• **Instructions for the task**
Reproduce the listing below in its entirety. Change nothing.

=== Section Start ===

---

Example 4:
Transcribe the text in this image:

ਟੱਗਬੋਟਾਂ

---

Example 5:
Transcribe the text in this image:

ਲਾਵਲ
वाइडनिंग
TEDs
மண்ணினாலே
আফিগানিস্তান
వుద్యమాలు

=== Section End ===

• **Response box**
---

Example 4:
Transcribe the text in this image:

ਟੱਗਬੋਟਾਂ

---

Example 5:
Transcribe the text in this image:

ਲਾਵਲ
वाइडनिंग
TEDs
மண்ணினாலே
আফিগানিস্তান
వుద్యమాలు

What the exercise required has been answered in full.